━━━━━ Provided entries
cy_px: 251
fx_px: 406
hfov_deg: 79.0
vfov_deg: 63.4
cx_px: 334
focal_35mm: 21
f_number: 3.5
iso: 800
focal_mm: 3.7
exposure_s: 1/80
━━━━━━━━━━
━━━━━ Provided entries
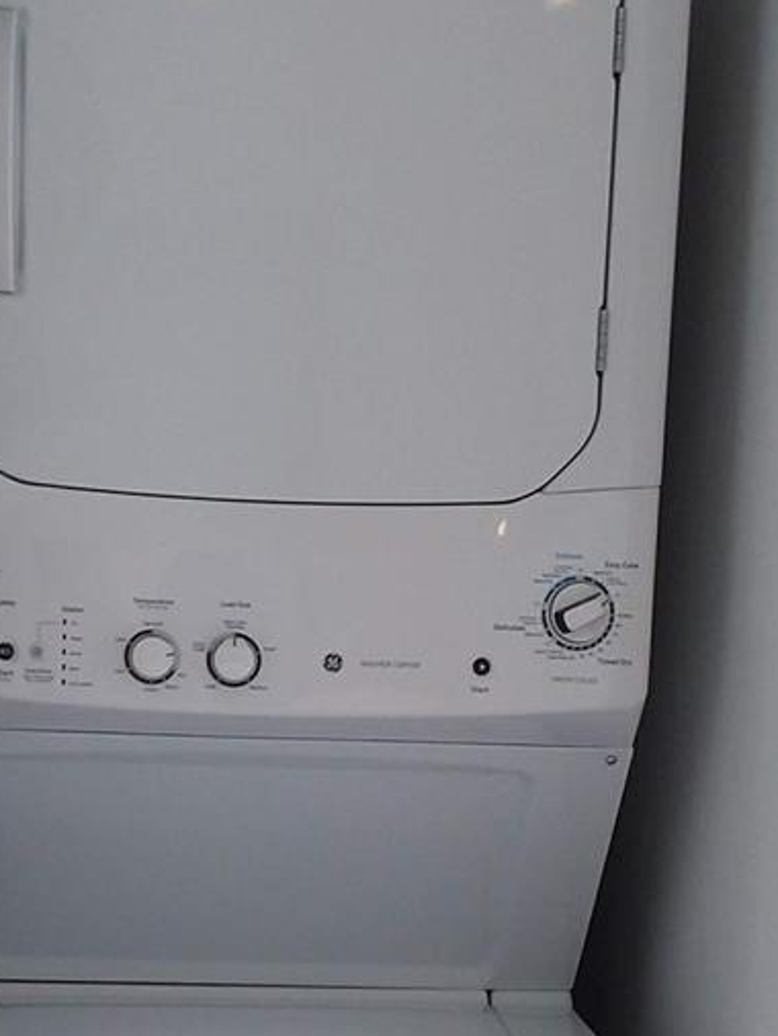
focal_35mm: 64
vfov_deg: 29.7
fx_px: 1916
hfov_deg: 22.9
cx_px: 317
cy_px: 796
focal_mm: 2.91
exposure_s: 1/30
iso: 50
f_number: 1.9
━━━━━━━━━━
I'd like the lines above from the one with "fx_px: 1916" up to and including the one with "f_number: 1.9" copied exactly, with no other lines.

| Result of the exercise |
fx_px: 1916
hfov_deg: 22.9
cx_px: 317
cy_px: 796
focal_mm: 2.91
exposure_s: 1/30
iso: 50
f_number: 1.9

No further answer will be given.